Decision on terror tapes bizarre
These interviews were recorded and collated for Boston College’s Belfast Project and participants were assured that the interviews would not be published while they were alive. British prosecutors, in collaboration with the US Justice Department, want access to the tapes to aid their efforts to investigate past crimes in Northern Ireland. Perhaps the British government might display unequivocal moral leadership on this issue and lead by example.
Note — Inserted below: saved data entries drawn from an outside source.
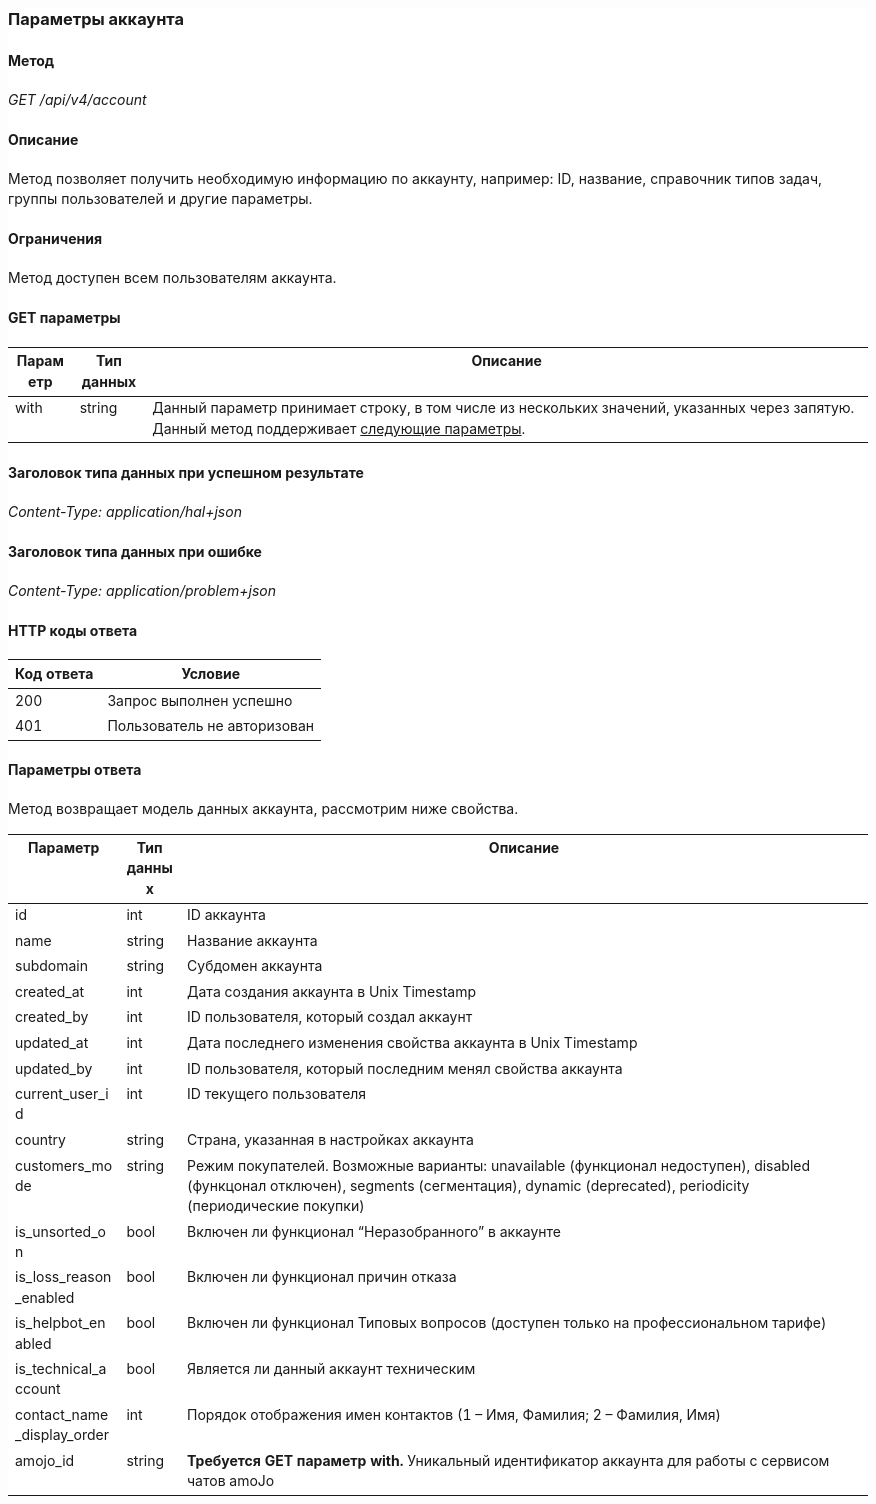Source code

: 
<a name="account-info"></a>

### Параметры аккаунта
#### Метод<br>
*GET /api/v4/account*
#### Описание<br>
Метод позволяет получить необходимую информацию по аккаунту, например: ID, название, справочник типов задач, группы пользователей и другие параметры.
#### Ограничения<br>
Метод доступен всем пользователям аккаунта.
#### GET параметры<br>

| Параметр | Тип данных | Описание |
|---|---|---|
| with | string | Данный параметр принимает строку, в том числе из нескольких значений, указанных через запятую. Данный метод поддерживает <a href="#with-84e0c949-b2cc-4e95-9f47-1fe1ecd9bb27-params">следующие параметры</a>.|

#### Заголовок типа данных при успешном результате<br>
*Content-Type: application/hal+json*<br>
#### Заголовок типа данных при ошибке<br>
*Content-Type: application/problem+json*
#### HTTP коды ответа

| Код ответа | Условие |
|------------|---------|    
| 200 | Запрос выполнен успешно | 
| 401 | Пользователь не авторизован | 

#### Параметры ответа<br>
Метод возвращает модель данных аккаунта, рассмотрим ниже свойства.

| Параметр | Тип данных | Описание |
|----------|------------|----------|
|id|int|ID аккаунта|  
|name|string|Название аккаунта|  
|subdomain|string|Субдомен аккаунта|  
|created_at|int|Дата создания аккаунта в Unix Timestamp|  
|created_by|int|ID пользователя, который создал аккаунт|  
|updated_at|int|Дата последнего изменения свойства аккаунта в Unix Timestamp|  
|updated_by|int|ID пользователя, который последним менял свойства аккаунта|  
|current_user_id|int|ID текущего пользователя|  
|country|string|Страна, указанная в настройках аккаунта|  
|customers_mode|string|Режим покупателей. Возможные варианты: unavailable (функционал недоступен), disabled (функцонал отключен), segments (сегментация), dynamic (deprecated), periodicity (периодические покупки)|  
|is_unsorted_on|bool|Включен ли функционал “Неразобранного” в аккаунте|  
|is_loss_reason_enabled|bool|Включен ли функционал причин отказа|  
|is_helpbot_enabled|bool|Включен ли функционал Типовых вопросов (доступен только на профессиональном тарифе)|  
|is_technical_account|bool|Является ли данный аккаунт техническим|  
|contact_name_display_order|int|Порядок отображения имен контактов (1 – Имя, Фамилия; 2 – Фамилия, Имя)|  
|amojo_id|string|**Требуется GET параметр with.** Уникальный идентификатор аккаунта для работы с сервисом чатов amoJo|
In 1984, following a string of allegations about a shoot-to-kill policy in Northern Ireland carried out by the RUC and British Army, the British Government set up the Stalker/Sampson Inquiry. Families of those killed in this alleged shoot-to-kill policy are still awaiting justice. Despite a four-year investigation into these allegations, the final Report has never been published. Then in 1989, the Stevens Inquiry was established by the British government to investigate claims of collusion between the RUC, M15, British Intelligence forces and loyalist paramilitaries in Northern Ireland’s ‘dirty war’. Following a six-year Inquiry by the Commissioner of the London Metropolitan Police Service, Sir John Stevens, culminating in three separate reports, only 19 pages of the 3,000-page final report were made public. Furthermore, there have been three Joint Oireachtas Committee reports into the Dublin and Monaghan bombings of 1974. Since then the democratic pursuit of justice for the 33 innocent people killed in the biggest mass murder in Irish history has led to deadends and cul-de-sacs. Requests from Mr Justice Henry Barron in the Final Report of the Commission of Investigation into these bombings for documentation which was in the possession of the British government, and which would have been vital in establishing the identity of those responsible for this atrocity, were refused. Even recent requests from Taoiseach Enda Kenny to David Cameron to release files relevant to these cases were refused. Such double-standards.